Le théâtre d’été de la démocratie

Observateur assidu de la période de questions à la Chambre des communes, Olivier Niquet fait un constat : on y entend rarement des réponses. 

Paul Ducharme / montage : L’actualité

Olivier Niquet a étudié en urbanisme avant de devenir animateur à la radio de Radio-Canada en 2009 dans les émissions Le Sportnographe et La soirée est (encore) jeune. Il est aussi chroniqueur, auteur, conférencier, scénariste et toutes sortes d’autres choses. Il s’intéresse particulièrement aux médias mais se définit comme un expert en polyvalence.

Travail oblige, je ne manque presque jamais la période de questions à la Chambre des communes à Ottawa. 

Vous pourriez penser que ma vie est un enfer, mais ce n’est pas si horrible. Il arrive même que l’exercice me procure des émotions. Et pas juste de la colère ou du découragement. Des fois, je ris. Des fois, je pleure. Des fois, je m’émeus devant le théâtre de la démocratie. Après tout, ces gens sont là pour la plupart parce qu’ils ont des idéaux, et on devine derrière leur mascarade qu’ils croient faire ce qu’il y a de mieux pour l’avancement du monde.

J’utilise le terme « mascarade », parce qu’on va se le dire, il y a très peu de réponses à la période de questions. Il y a surtout des affirmations tendancieuses, des mots d’esprit et un peu de sparages.

──────────

CONSIGNE A: Recopiez fidèlement le passage de l'extrait sur la période de questions qui commence aux mots « Travail oblige, je » et s'arrête après « l’avancement du monde. ».

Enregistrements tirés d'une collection
──────────

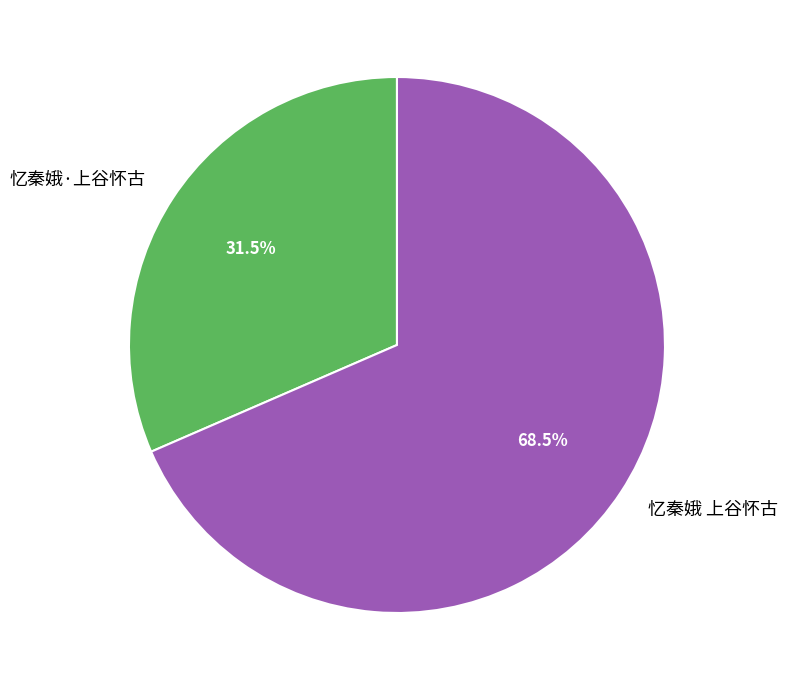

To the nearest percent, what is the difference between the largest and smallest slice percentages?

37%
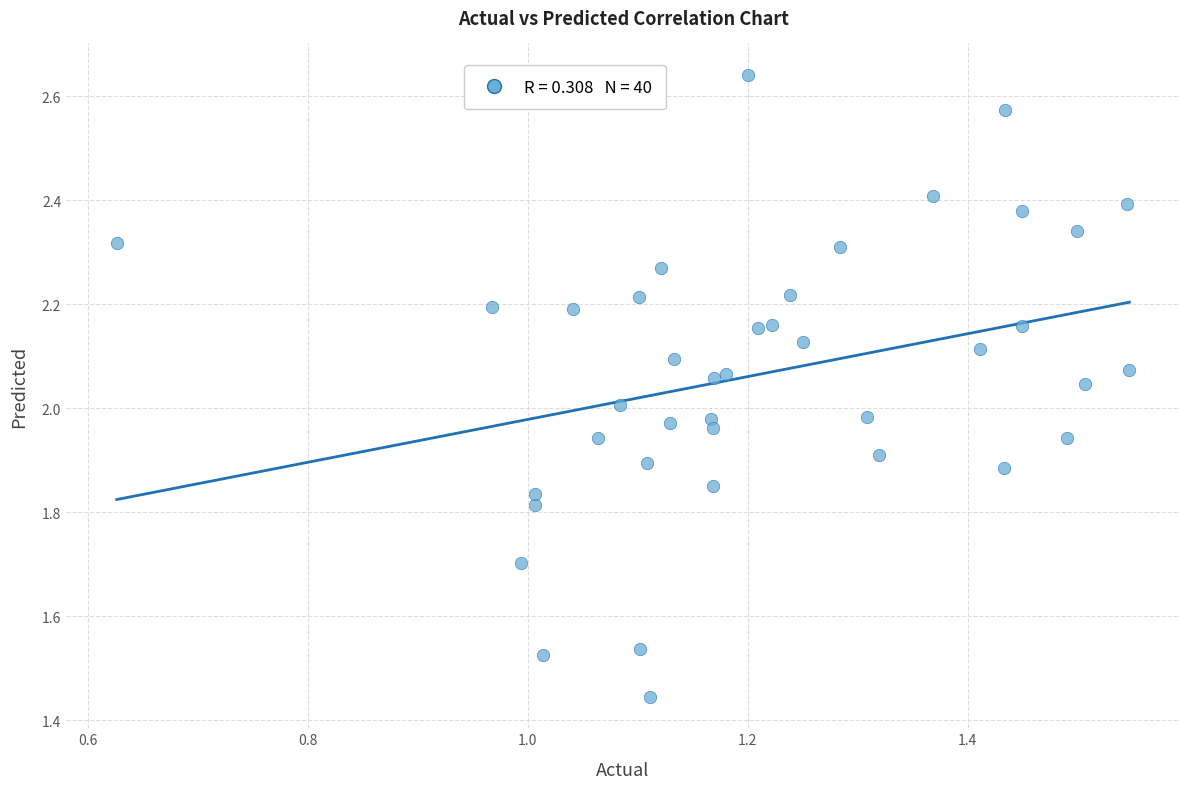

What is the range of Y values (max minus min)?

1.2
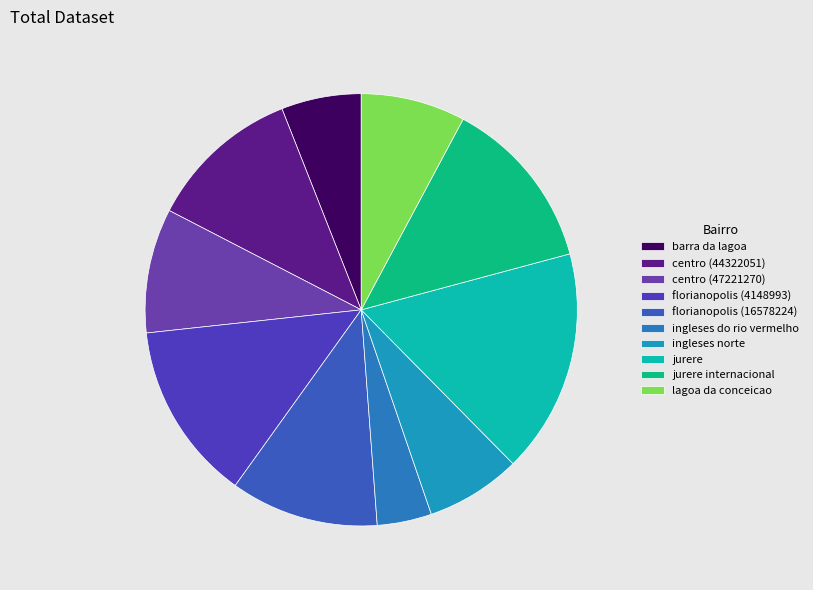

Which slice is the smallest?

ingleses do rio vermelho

──────────

CONSIGNE B: Reproduisez à l'identique les lignes de la liste, de celle qui contient « What is the range » jusqu'à la fin de la liste, bornes comprises. Laissez les images de côté.

VOTRE RÉPONSE A:
Travail oblige, je ne manque presque jamais la période de questions à la Chambre des communes à Ottawa. 

Vous pourriez penser que ma vie est un enfer, mais ce n’est pas si horrible. Il arrive même que l’exercice me procure des émotions. Et pas juste de la colère ou du découragement. Des fois, je ris. Des fois, je pleure. Des fois, je m’émeus devant le théâtre de la démocratie. Après tout, ces gens sont là pour la plupart parce qu’ils ont des idéaux, et on devine derrière leur mascarade qu’ils croient faire ce qu’il y a de mieux pour l’avancement du monde.

VOTRE RÉPONSE B:
What is the range of Y values (max minus min)?

1.2

Which slice is the smallest?

ingleses do rio vermelho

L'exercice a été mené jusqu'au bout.